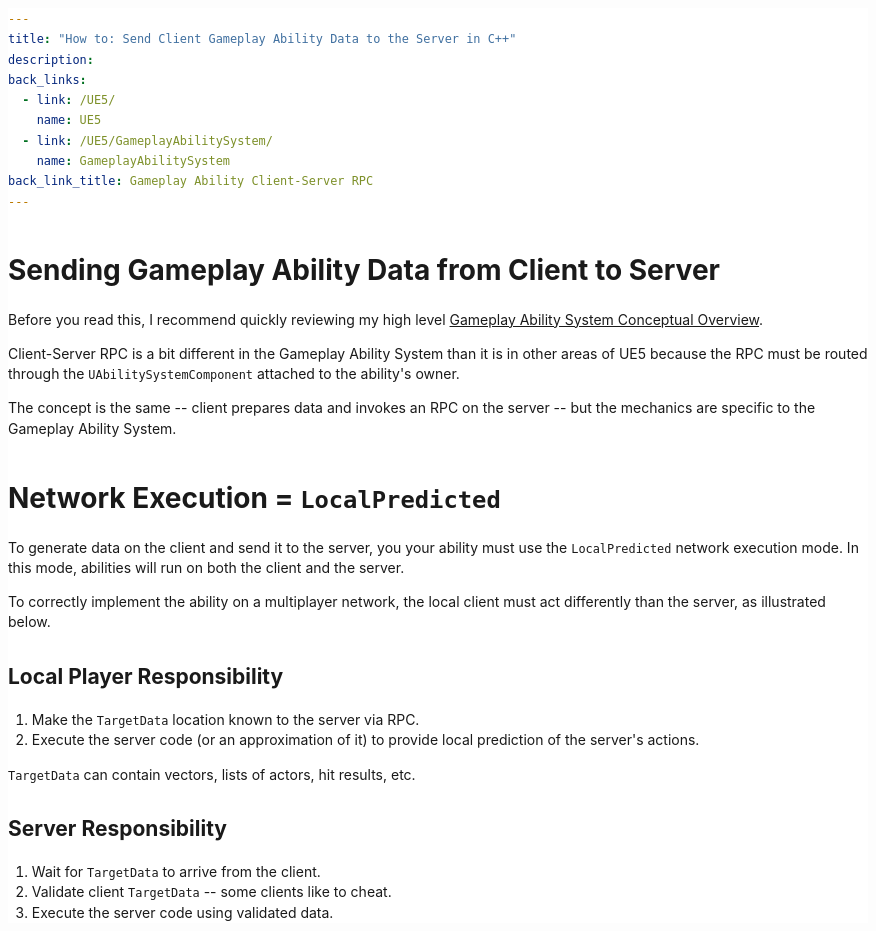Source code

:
 ```yaml
---
title: "How to: Send Client Gameplay Ability Data to the Server in C++"
description: 
back_links:
  - link: /UE5/
    name: UE5
  - link: /UE5/GameplayAbilitySystem/
    name: GameplayAbilitySystem
back_link_title: Gameplay Ability Client-Server RPC
---
```



# Sending Gameplay Ability Data from Client to Server

Before you read this, I recommend quickly reviewing my high level
[Gameplay Ability System Conceptual Overview](/UE5/GameplayAbilitySystem/).

Client-Server RPC is a bit different in the Gameplay Ability System than it is in other areas of UE5
because the RPC must be routed through the `UAbilitySystemComponent` attached to the ability's owner.

The concept is the same -- client prepares data and invokes an RPC on the server -- but the mechanics
are specific to the Gameplay Ability System.


# Network Execution = `LocalPredicted`

To generate data on the client and send it to the server, you your ability must use the `LocalPredicted`
network execution mode.  In this mode, abilities will run on both the client and the server.

To correctly implement the ability on a multiplayer network, the local client must act differently than the server,
as illustrated below.


## Local Player Responsibility

1. Make the `TargetData` location known to the server via RPC.
2. Execute the server code (or an approximation of it) to provide local prediction of the server's actions.

`TargetData` can contain vectors, lists of actors, hit results, etc.


## Server Responsibility

1. Wait for `TargetData` to arrive from the client.
2. Validate client `TargetData` -- some clients like to cheat.
3. Execute the server code using validated data.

=======

- _Problem statement_
Where the records above contain a line with "2. Validate client", repeat that line and each later line through the end, exactly, and nothing more.

- _Exercise solution_
2. Validate client `TargetData` -- some clients like to cheat.
3. Execute the server code using validated data.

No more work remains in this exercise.